If Sin (value) returns 0, how do I know whether the angle was 0, 180 or 360?

Question

Obviously this cannot happen in a right rectangle, but otherwise - as Sin(0) or 180 or 360 equals 0, I guess there is no way to find out what the original angle was?

Answer 1

In general if $\sin x = M$ and $-180 < x \le 180$ degrees there are two possible answers to what $x$ is.

There is one $k$ where $0 \le k \le 90$ or $-90 \le k < 0$. That one is called $k=\arcsin M$.

Then there is another one $m$ where $x \ge 90$ or $k \le -90$. These are related in that $m = 180 - \arcsin M> 90$ if $0\le \arcsin M < 90$; or $m = -180 - \arcsin M$ if $-90\le \arcsin M < 0$.

(The only time these equal each other and there is only one answer is when $\pm 1$ and $\pm 180 -\arcsin M = \arcsin M = \pm 90$.)

However, it's easier to consider that as angles revolve every $360$ degrees and trig functions repeat with a period of $360$ degrees we think of angles $x$ and $x + 360$ and $x - 360$ and $x +360k$ for any integer $k$ are considered equivalent. (So $0^\circ$ and $360^\circ$ are considered to be the "same" thing. As are $... \equiv - 450^{\circ} \equiv-90^\circ \equiv 270^{\circ}\equiv 630^{\circ} \equiv ....$)

And if we have $\sin x = M$ we say there are two solutions $\arcsin M$ and $180 - \arcsin M$ where $\arcsin M$ is the value in the first and fourth quadrant and $180 - \arcsin M$ is the value in the second or third. And whether we refer to angles in the third and fourth quadrant as greater than $180$ or as negative is just a matter of convenience.

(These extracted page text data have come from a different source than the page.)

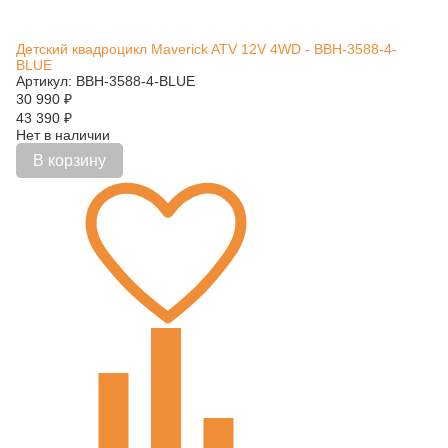
Детский квадроцикл Maverick ATV 12V 4WD - BBH-3588-4-
BLUE
Артикул: BBH-3588-4-BLUE
30 990
₽
43 390
₽
Нет в наличии
В корзину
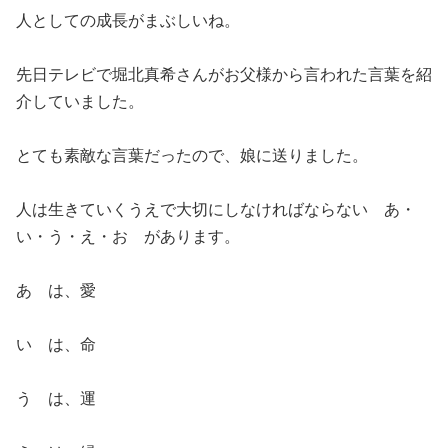
人としての成長がまぶしいね。
先日テレビで堀北真希さんがお父様から言われた言葉を紹
介していました。
とても素敵な言葉だったので、娘に送りました。
人は生きていくうえで大切にしなければならない あ・
い・う・え・お があります。
あ は、愛
い は、命
う は、運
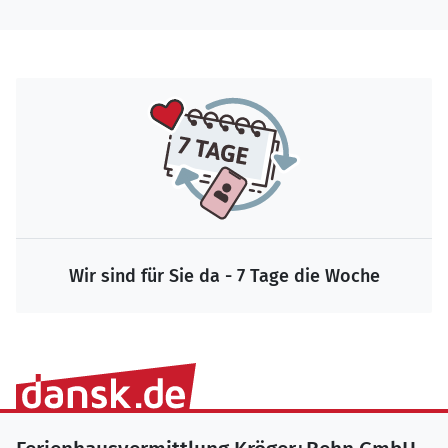
Wir sind für Sie da - 7 Tage die Woche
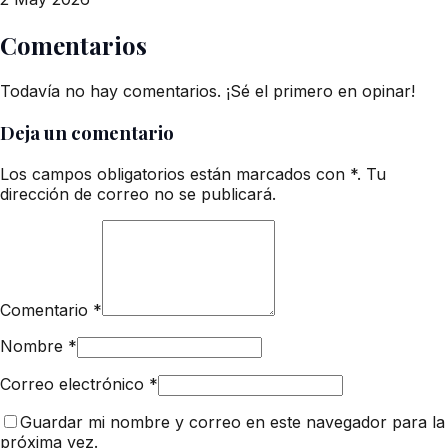
Comentarios
Todavía no hay comentarios. ¡Sé el primero en opinar!
Deja un comentario
Los campos obligatorios están marcados con *. Tu
dirección de correo no se publicará.
Comentario
*
Nombre
*
Correo electrónico
*
Guardar mi nombre y correo en este navegador para la
próxima vez.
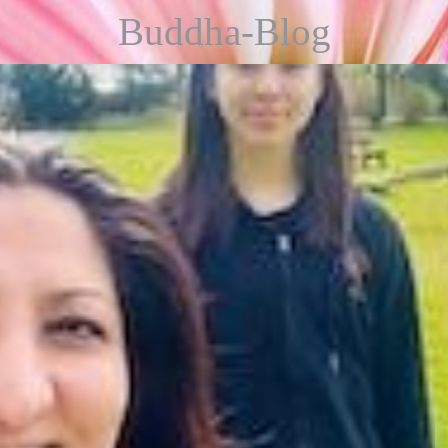
Buddha-Blog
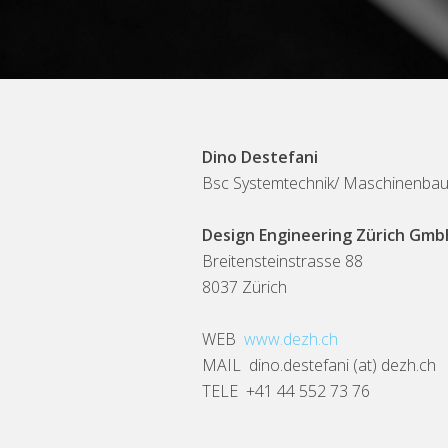
Dino Destefani
Bsc Systemtechnik/ Maschinenba
Design Engineering Zürich Gm
Breitensteinstrasse 88
8037 Zürich
WEB
www.dezh.ch
MAIL dino.destefani (at) dezh.ch
TELE +41 44 552 73 76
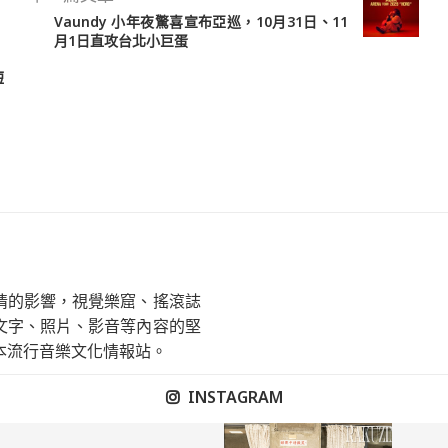
Vaundy 小年夜驚喜宣布亞巡，10月31日、11
月1日直攻台北小巨蛋
短
情的影響，視覺樂窟、搖滾誌
文字、照片、影音等內容的堅
本流行音樂文化情報站。
INSTAGRAM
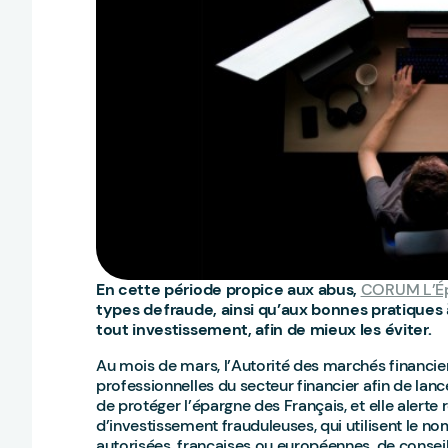
En cette période propice aux abus,
CORUM L’É
types de fraude, ainsi qu’aux bonnes pratiques
tout investissement, afin de mieux les éviter.
Au mois de mars, l’Autorité des marchés financier
professionnelles du secteur financier afin de lanc
de protéger l’épargne des Français, et elle alerte
d’investissement frauduleuses, qui utilisent le n
autorisées, françaises ou européennes, de conseil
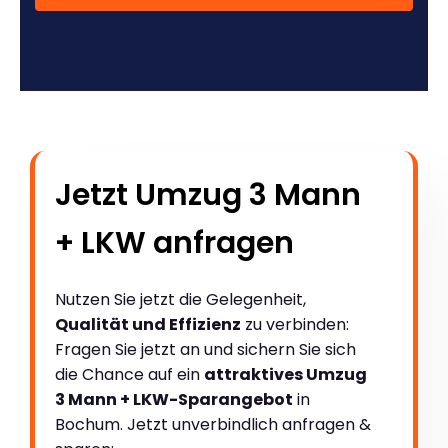
Jetzt Umzug 3 Mann
+ LKW anfragen
Nutzen Sie jetzt die Gelegenheit,
Qualität und Effizienz
zu verbinden:
Fragen Sie jetzt an und sichern Sie sich
die Chance auf ein
attraktives Umzug
3 Mann + LKW-Sparangebot
in
Bochum. Jetzt unverbindlich anfragen &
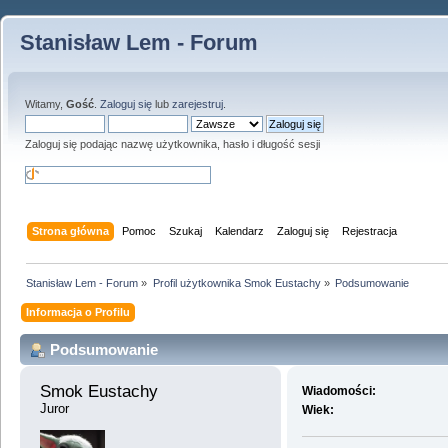
Stanisław Lem - Forum
Witamy,
Gość
.
Zaloguj się
lub
zarejestruj
.
Zaloguj się podając nazwę użytkownika, hasło i długość sesji
Strona główna
Pomoc
Szukaj
Kalendarz
Zaloguj się
Rejestracja
Stanisław Lem - Forum
»
Profil użytkownika Smok Eustachy
»
Podsumowanie
Informacja o Profilu
Podsumowanie
Smok Eustachy 
Wiadomości:
Juror
Wiek:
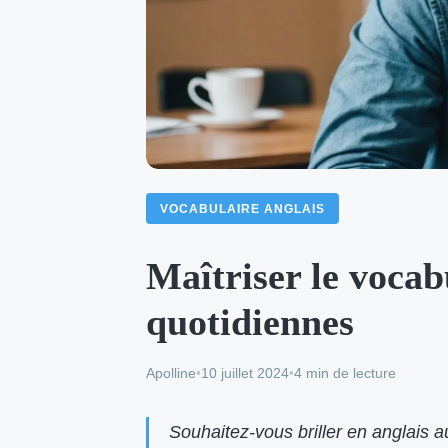
VOCABULAIRE ANGLAIS
Maîtriser le vocab
quotidiennes
Apolline
•
10 juillet 2024
•
4 min de lecture
Souhaitez-vous briller en anglais 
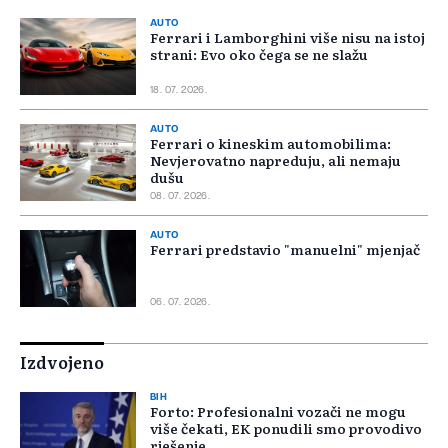
AUTO
Ferrari i Lamborghini više nisu na istoj
strani: Evo oko čega se ne slažu
18. 07. 2026.
AUTO
Ferrari o kineskim automobilima:
Nevjerovatno napreduju, ali nemaju
dušu
08. 07. 2026.
AUTO
Ferrari predstavio "manuelni" mjenjač
06. 07. 2026.
Izdvojeno
BIH
Forto: Profesionalni vozači ne mogu
više čekati, EK ponudili smo provodivo
rješenje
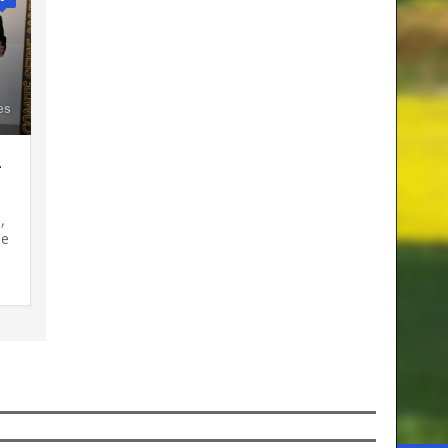
es
-
,
se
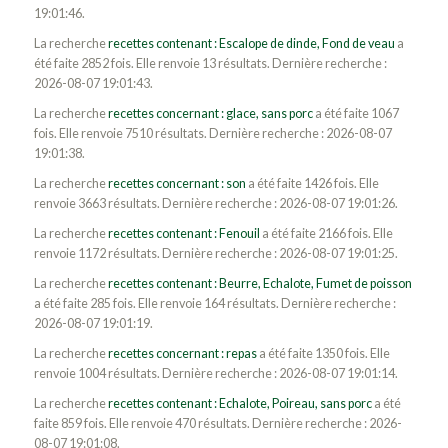
19:01:46.
La recherche
recettes contenant : Escalope de dinde, Fond de veau
a
été faite 2852 fois. Elle renvoie 13 résultats. Dernière recherche :
2026-08-07 19:01:43.
La recherche
recettes concernant : glace, sans porc
a été faite 1067
fois. Elle renvoie 7510 résultats. Dernière recherche : 2026-08-07
19:01:38.
La recherche
recettes concernant : son
a été faite 1426 fois. Elle
renvoie 3663 résultats. Dernière recherche : 2026-08-07 19:01:26.
La recherche
recettes contenant : Fenouil
a été faite 2166 fois. Elle
renvoie 1172 résultats. Dernière recherche : 2026-08-07 19:01:25.
La recherche
recettes contenant : Beurre, Echalote, Fumet de poisson
a été faite 285 fois. Elle renvoie 164 résultats. Dernière recherche :
2026-08-07 19:01:19.
La recherche
recettes concernant : repas
a été faite 1350 fois. Elle
renvoie 1004 résultats. Dernière recherche : 2026-08-07 19:01:14.
La recherche
recettes contenant : Echalote, Poireau, sans porc
a été
faite 859 fois. Elle renvoie 470 résultats. Dernière recherche : 2026-
08-07 19:01:08.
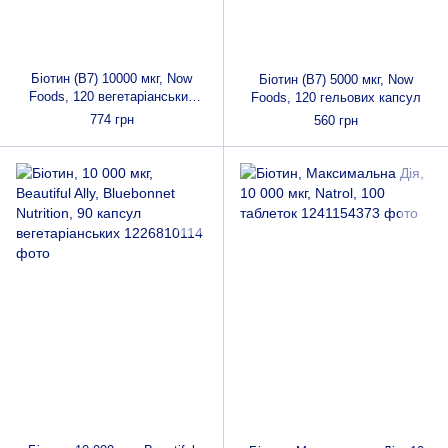
Біотин (В7) 10000 мкг, Now
Біотин (В7) 5000 мкг, Now
Foods, 120 вегетаріанських
Foods, 120 гельових капсул
капсул
774 грн
560 грн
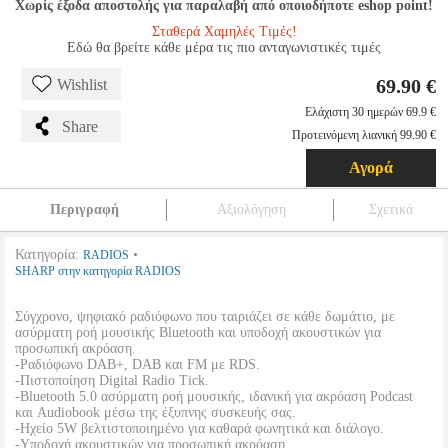
Χωρίς έξοδα αποστολής για παραλαβή από οποιοδήποτε eshop point!
Σταθερά Χαμηλές Τιμές!
Εδώ θα βρείτε κάθε μέρα τις πιο ανταγωνιστικές τιμές
69.90 €
Wishlist
Ελάχιστη 30 ημερών 69.9 €
Share
Προτεινόμενη λιανική 99.90 €
Αγορά
Περιγραφή
Αξιολόγηση
Σχετικά
Κατηγορία:
•
RADIOS
SHARP στην κατηγορία RADIOS
Σύγχρονο, ψηφιακό ραδιόφωνο που ταιριάζει σε κάθε δωμάτιο, με
ασύρματη ροή μουσικής Bluetooth και υποδοχή ακουστικών για
προσωπική ακρόαση.
-Ραδιόφωνο DAB+, DAB και FM με RDS.
-Πιστοποίηση Digital Radio Tick.
-Bluetooth 5.0 ασύρματη ροή μουσικής, ιδανική για ακρόαση Podcast
και Audiobook μέσω της έξυπνης συσκευής σας.
-Ηχείο 5W βελτιστοποιημένο για καθαρά φωνητικά και διάλογο.
-Υποδοχή ακουστικών για προσωπική ακρόαση.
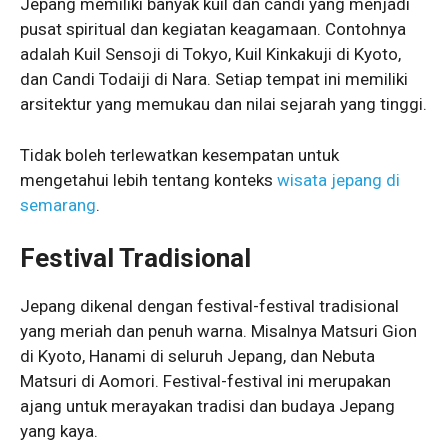
Jepang memiliki banyak kuil dan candi yang menjadi
pusat spiritual dan kegiatan keagamaan. Contohnya
adalah Kuil Sensoji di Tokyo, Kuil Kinkakuji di Kyoto,
dan Candi Todaiji di Nara. Setiap tempat ini memiliki
arsitektur yang memukau dan nilai sejarah yang tinggi.
Tidak boleh terlewatkan kesempatan untuk
mengetahui lebih tentang konteks
wisata jepang di
semarang
.
Festival Tradisional
Jepang dikenal dengan festival-festival tradisional
yang meriah dan penuh warna. Misalnya Matsuri Gion
di Kyoto, Hanami di seluruh Jepang, dan Nebuta
Matsuri di Aomori. Festival-festival ini merupakan
ajang untuk merayakan tradisi dan budaya Jepang
yang kaya.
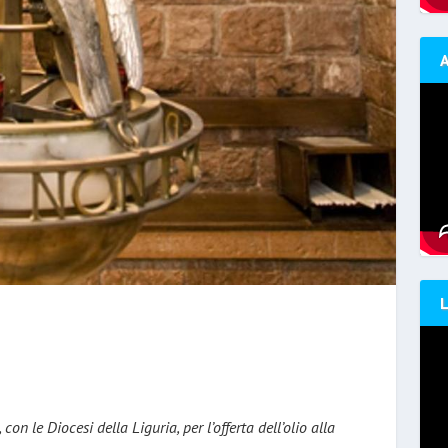
con le Diocesi della Liguria, per l’offerta dell’olio alla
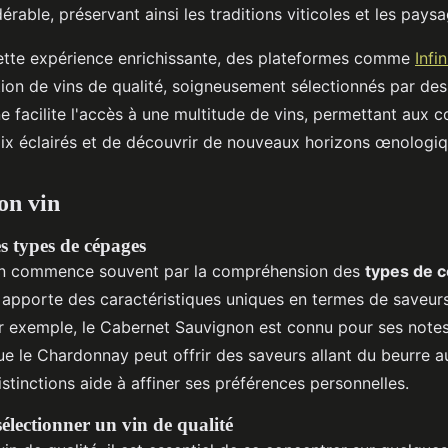
rable, préservant ainsi les traditions viticoles et les paysa
ette expérience enrichissante, des plateformes comme
Infin
tion de vins de qualité, soigneusement sélectionnés par des
ne facilite l'accès à une multitude de vins, permettant au
oix éclairés et de découvrir de nouveaux horizons œnologiq
on vin
 types de cépages
vin commence souvent par la compréhension des
types de 
pporte des caractéristiques uniques en termes de saveurs
ar exemple, le Cabernet Sauvignon est connu pour ses notes
que le Chardonnay peut offrir des saveurs allant du beurre 
stinctions aide à affiner ses préférences personnelles.
électionner un vin de qualité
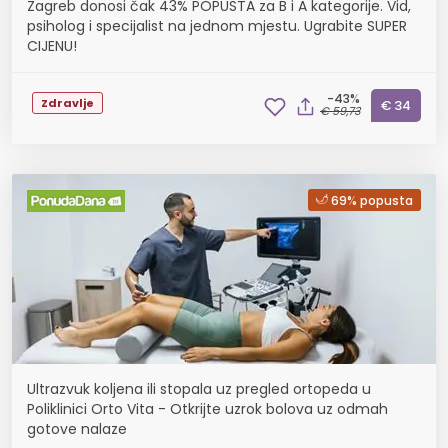
Zagreb donosi čak 43% POPUSTA za B i A kategorije. Vid,
psiholog i specijalist na jednom mjestu. Ugrabite SUPER
CIJENU!
-43%
Zdravlje
€ 34
€ 59,73
69% popusta
Ultrazvuk koljena ili stopala uz pregled ortopeda u
Poliklinici Orto Vita - Otkrijte uzrok bolova uz odmah
gotove nalaze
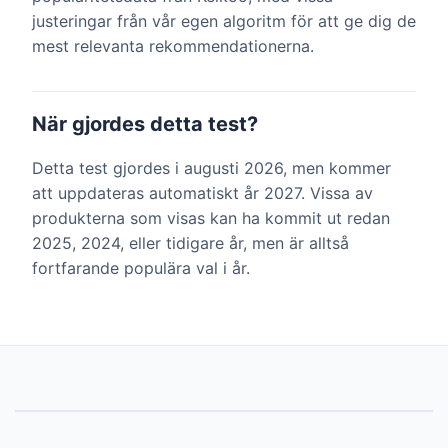
justeringar från vår egen algoritm för att ge dig de
mest relevanta rekommendationerna.
När gjordes detta test?
Detta test gjordes i augusti 2026, men kommer
att uppdateras automatiskt år 2027. Vissa av
produkterna som visas kan ha kommit ut redan
2025, 2024, eller tidigare år, men är alltså
fortfarande populära val i år.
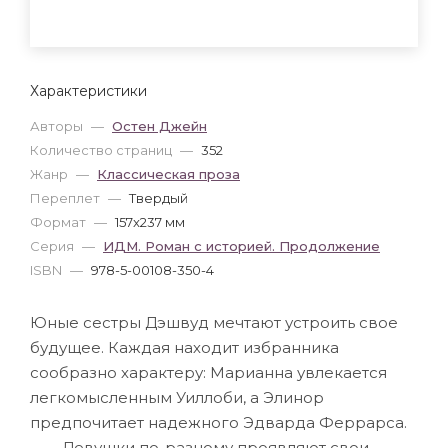
Характеристики
Авторы
—
Остен Джейн
Количество страниц
—
352
Жанр
—
Классическая проза
Переплет
—
Твердый
Формат
—
157x237 мм
Серия
—
ИДМ. Роман с историей. Продолжение
ISBN
—
978-5-00108-350-4
Юные сестры Дэшвуд мечтают устроить свое
будущее. Каждая находит избранника
сообразно характеру: Марианна увлекается
легкомысленным Уиллоби, а Элинор
предпочитает надежного Эдварда Феррарса.
Девушки по-разному проявляют свои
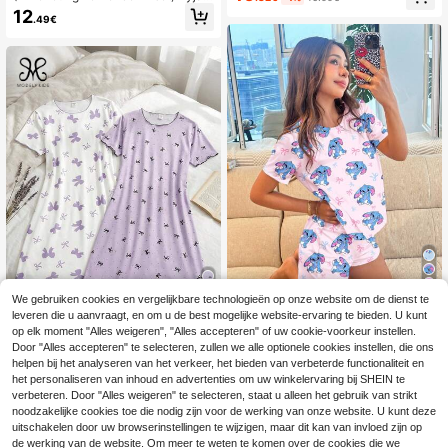
meisjes, ronde hals, korte mouwen,
a voor schoolmeisjes, Tween meisje
12
lange pasvorm, loungewear
.49€
s Fresh Apricot strikprint lange mou
wen revers cardigan en lange broek
casual 2-delige loungewear verrass
ings blind box
4
We gebruiken cookies en vergelijkbare technologieën op onze website om de dienst te
leveren die u aanvraagt, en om u de best mogelijke website-ervaring te bieden. U kunt
5
SHEIN Set van 2 scha
EU Warehouse
op elk moment "Alles weigeren", "Alles accepteren" of uw cookie-voorkeur instellen.
ttige cartoon blauwe konijnen Lulu,
12
MODELY Kids
Door "Alles accepteren" te selecteren, zullen we alle optionele cookies instellen, die ons
.86€
steekstrikpatroon voor tweenmeisje
helpen bij het analyseren van het verkeer, het bieden van verbeterde functionaliteit en
s, casual minimalistische ronde hal
2-delige gebreide nac
EU Warehouse
s, korte mouwen T-shirt en shorts p
htjaponnen voor meisjes met vlinde
het personaliseren van inhoud en advertenties om uw winkelervaring bij SHEIN te
13
.49€
yjamaset, geschikt voor de zomer
rprint, zomer
verbeteren. Door "Alles weigeren" te selecteren, staat u alleen het gebruik van strikt
noodzakelijke cookies toe die nodig zijn voor de werking van onze website. U kunt deze
uitschakelen door uw browserinstellingen te wijzigen, maar dit kan van invloed zijn op
de werking van de website. Om meer te weten te komen over de cookies die we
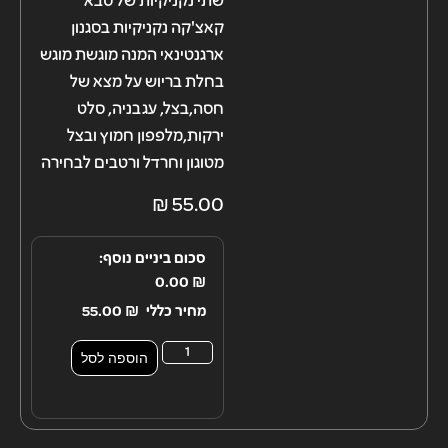
שתי נקניקיות של סבא
קאצ'קה נקניקיות בסגנון
ארגנטינאי המנה מוגשת מוגש
בחלת בריוש על מצא של
חסה,בצל, עגבניה, סלט
ירקות,מלפפון חמוץ ובצל
מטוגון וחרדל ורטבים לבחירה
₪
55.00
סכום ביניים נוסף:
0.00
₪
מחיר כללי
₪
55.00
הוספה לסל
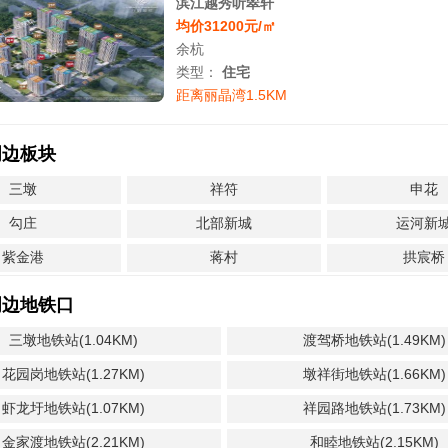
滨江越秀听翠轩
均价31200元/㎡
余杭
类型：
住宅
距离丽晶湾1.5KM
周边板块
三墩
祥符
申花
勾庄
北部新城
运河新
紫金港
蒋村
拱宸桥
周边地铁口
三墩地铁站(1.04KM)
渡驾桥地铁站(1.49KM)
花园岗地铁站(1.27KM)
墩祥街地铁站(1.66KM)
虾龙圩地铁站(1.07KM)
祥园路地铁站(1.73KM)
金家渡地铁站(2.21KM)
和睦地铁站(2.15KM)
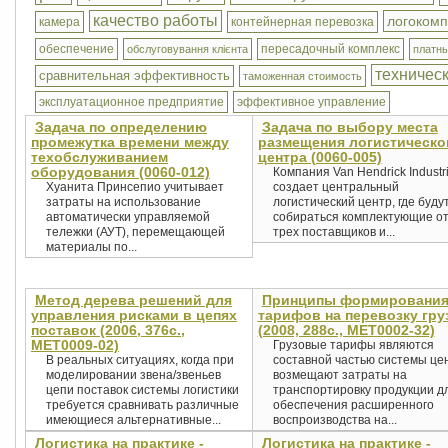
качество работы
логокомп
камера
контейнерная перевозка
обеспечение
пересадочный комплекс
обслуговування клієнта
платны
техничес
сравнительная эффективность
таможенная стоимость
эксплуатационное предприятие
эффективное управление
Задача по определению
Задача по выбору места
промежутка времени между
размещения логистическо
техобслуживанием
центра (0060-005)
оборудования (0060-012)
Компания Van Hendrick Industr
Хуанита Принсепио учитывает
создает центральный
затраты на использование
логистический центр, где буду
автоматически управляемой
собираться комплектующие о
тележки (АУТ), перемещающей
трех поставщиков и...
материалы по...
Метод дерева решений для
Принципы формировани
управления рисками в цепях
тарифов на перевозку гру
поставок (2006, 376с.,
(2008, 288с., MET0002-32)
MET0009-02)
Грузовые тарифы являются
В реальных ситуациях, когда при
составной частью системы це
моделировании звена/звеньев
возмещают затраты на
цепи поставок системы логистики
транспортировку продукции д
требуется сравнивать различные
обеспечения расширенного
имеющиеся альтернативные...
воспроизводства на...
Логистика на практике -
Логистика на практике -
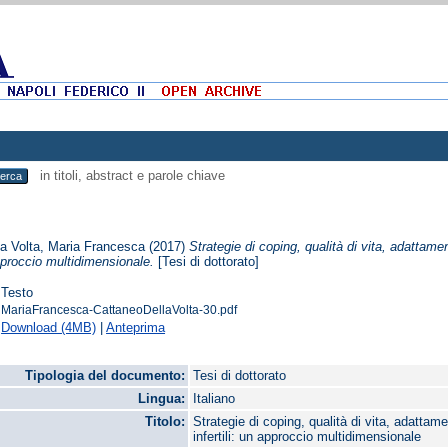
in titoli, abstract e parole chiave
la Volta, Maria Francesca
(2017)
Strategie di coping, qualità di vita, adattame
approccio multidimensionale.
[Tesi di dottorato]
Testo
MariaFrancesca-CattaneoDellaVolta-30.pdf
Download (4MB)
|
Anteprima
Tipologia del documento:
Tesi di dottorato
Lingua:
Italiano
Titolo:
Strategie di coping, qualità di vita, adattam
infertili: un approccio multidimensionale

Also, once you start do any serious trig you should just stop doing angles and start doing radians.

$\pi \approx 180^\circ$; $\frac \pi 2 \approx 90^\circ$; $2\pi \approx 360^\circ$ etc.

And $x \equiv x + 2k\pi; k \in \mathbb Z$ and $-\frac \pi 2 \equiv \frac {3\pi} 2$.

So If $\sin x = 0$ then either $x = \arcsin 0 = 0$ or $x = \pi - \arcsin 0 = \pi - 0 =\pi$. So $x = 0$ or $ \pi$.

Answer 2

The general solution of the equation is as follows. Note that $\pi \text{ rad}=180^{\circ}$. $$\sin \theta=0\implies \theta=n\pi, n\in \mathbb{Z}=\{..., -\pi, 0,\pi,2\pi,...\}\equiv \theta=n\cdot180^{\circ}, n\in\mathbb{Z}$$

Answer 3

This is the inverse problem. The inverse sin function $\arcsin(x)$ is not one-to-one https://en.wikipedia.org/wiki/Injective_function as you pointed out. In general this can type of situation can make it hard to solve many problems in both math and physics. Usually only approximate methods can be used, and in this case because there is no extra information (e.g., $x$ was an angle between 90 and 200) there is no way to tell what value of $x$ generated the zero.

Answer 4

Caution:

The equation

$$\sin(x)=0$$

has infinitely many solutions, each an integer multiple of a half turn.

But

$$\arcsin(0)=0$$

and nothing else, because the arc sine is defined to be a function.